かつ、長期にわたり安定的な収入が期待されます。
解説
解説
1.定期借地契約
定期借地契約は、貸した土地が必ず戻ることが約束されていますので、契約期間満了時の立退料等も必要なく、地主が安心して貸すことができる契約のひとつといえます。
具体的には3つの特約が認められています。
(1) 契約の更新がない
契約の更新は一切なく、確実に契約関係が終了します。
(2) 建替えによる借地期間の延長がない
契約期間中に建替えがあっても当初定めた契約期間が満了すれば土地が返ってきます。
(3) 建物買取請求権がない
契約期間満了時に、借地人保有の建物を地主に買い取ることを請求できません。

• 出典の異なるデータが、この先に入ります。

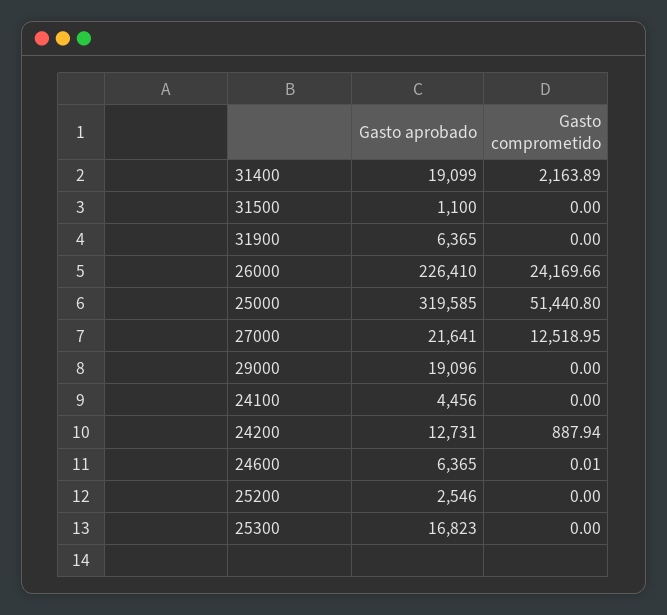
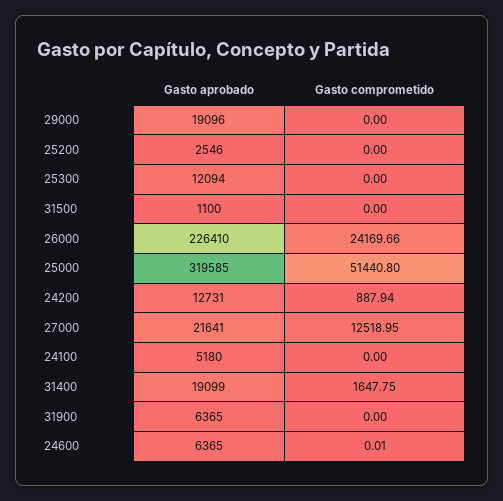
Gasto comprometido, 31400: 2163.89 -> 1647.75
Gasto aprobado, 24100: 4456 -> 5180
Gasto aprobado, 25300: 16823 -> 12094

基本ルールは借地人が建物を撤去し土地を原状回復して返還することになります。
2.定期借地権の種類
定期借地権は3種類あり、次のように活用されています。
(1) 一般定期借地権
契約期間は50年以上です。もっとも活用されており、戸建住宅やマンションの居住用等に活用されています。
(2) 事業用定期借地権
もっぱら事業の用に供する建物(居住用を除く)の所有を目的に、契約期間は10年以上50年未満として契約します。商店街、幹線道路沿いなどの事業に適した土地が、スーパーマーケット、ファミリーレストラン、コンビニエンスストア等に活用されています。
(3) 建物譲渡特約付借地権
借地権設定後30年以上経過した日に、地主が借地人から借地上の建物を買い取ることを約束した借地権です。借地権を消滅させるため、30年以上経過した日に相当の対価で建物を地主に譲渡する特約を結びます。
定期借地権の種類
3.地主のメリット
(1) 地代収入
一般的に1年間の地代収入は土地の時価の数%ですが、長期にわたり安定的な収入が確保されます。ただし、多額な地代収入は期待できません。

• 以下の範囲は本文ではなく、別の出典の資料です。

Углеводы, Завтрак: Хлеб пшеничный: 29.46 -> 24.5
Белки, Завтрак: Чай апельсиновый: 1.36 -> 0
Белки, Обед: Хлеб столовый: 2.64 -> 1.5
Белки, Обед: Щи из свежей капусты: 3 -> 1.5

事業用定期借地権の場合は、事業者がその土地からあげる収益に応じて地代水準が決まると思われますので、一般定期借地権以上の収入が期待できます。
(2) 定期借地契約時の一時金
定期借地契約時に一時金を授受できます。一時金の種類には、保証金、敷金、権利金、前払地代などがあります。高額な一時金を受け取ると賃料は低くなる傾向にあります。

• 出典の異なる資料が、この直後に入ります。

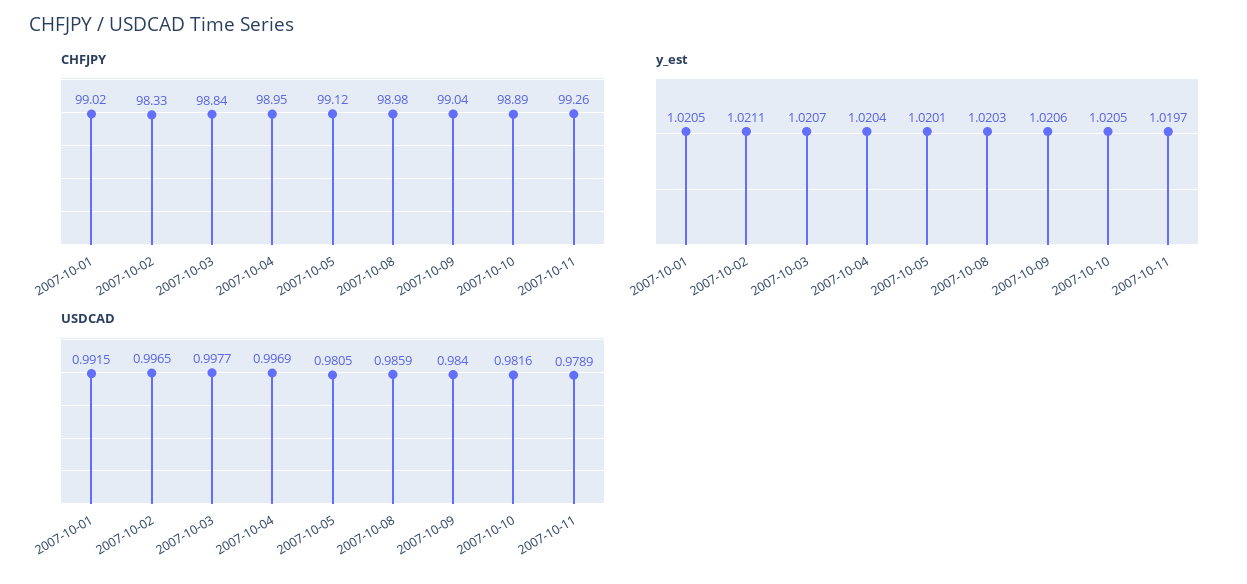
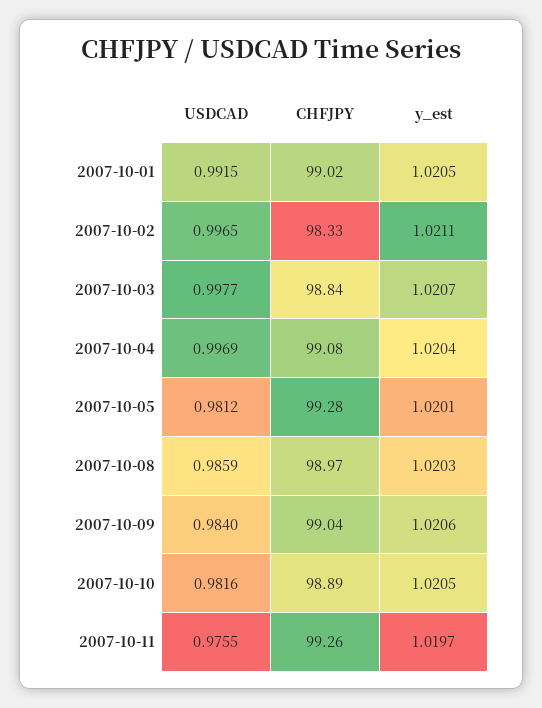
CHFJPY, 2007-10-04: 98.95 -> 99.08
CHFJPY, 2007-10-05: 99.12 -> 99.28
CHFJPY, 2007-10-08: 98.98 -> 98.97
USDCAD, 2007-10-05: 0.9805 -> 0.9812
USDCAD, 2007-10-11: 0.9789 -> 0.9755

預り金である保証金や敷金以外の権利金、前払地代は課税の対象になります。
戸建住宅やマンションの居住用等に活用する一般定期借地権の場合は、保証金方式が主流になっています。
賃料の1~2年分と比較的少額となります。
定期借地権の権利設定の対価として授受されます。
一定期間だけの前払い、全期間の前払いのいずれかを選択することが可能です。
(3) 相続税評価
定期借地契約で貸している土地についても、相続税評価においては、貸宅地(第三者に貸し付けている宅地)となります。自用地(更地)の場合と比べ相続税の評価額が下がります。
ただし、一定期間後には返却される土地ですので、通常の貸宅地よりも評価減の幅は小さくなります。また、返却時期が近づくごとに、評価減の幅も徐々に縮小されていきます。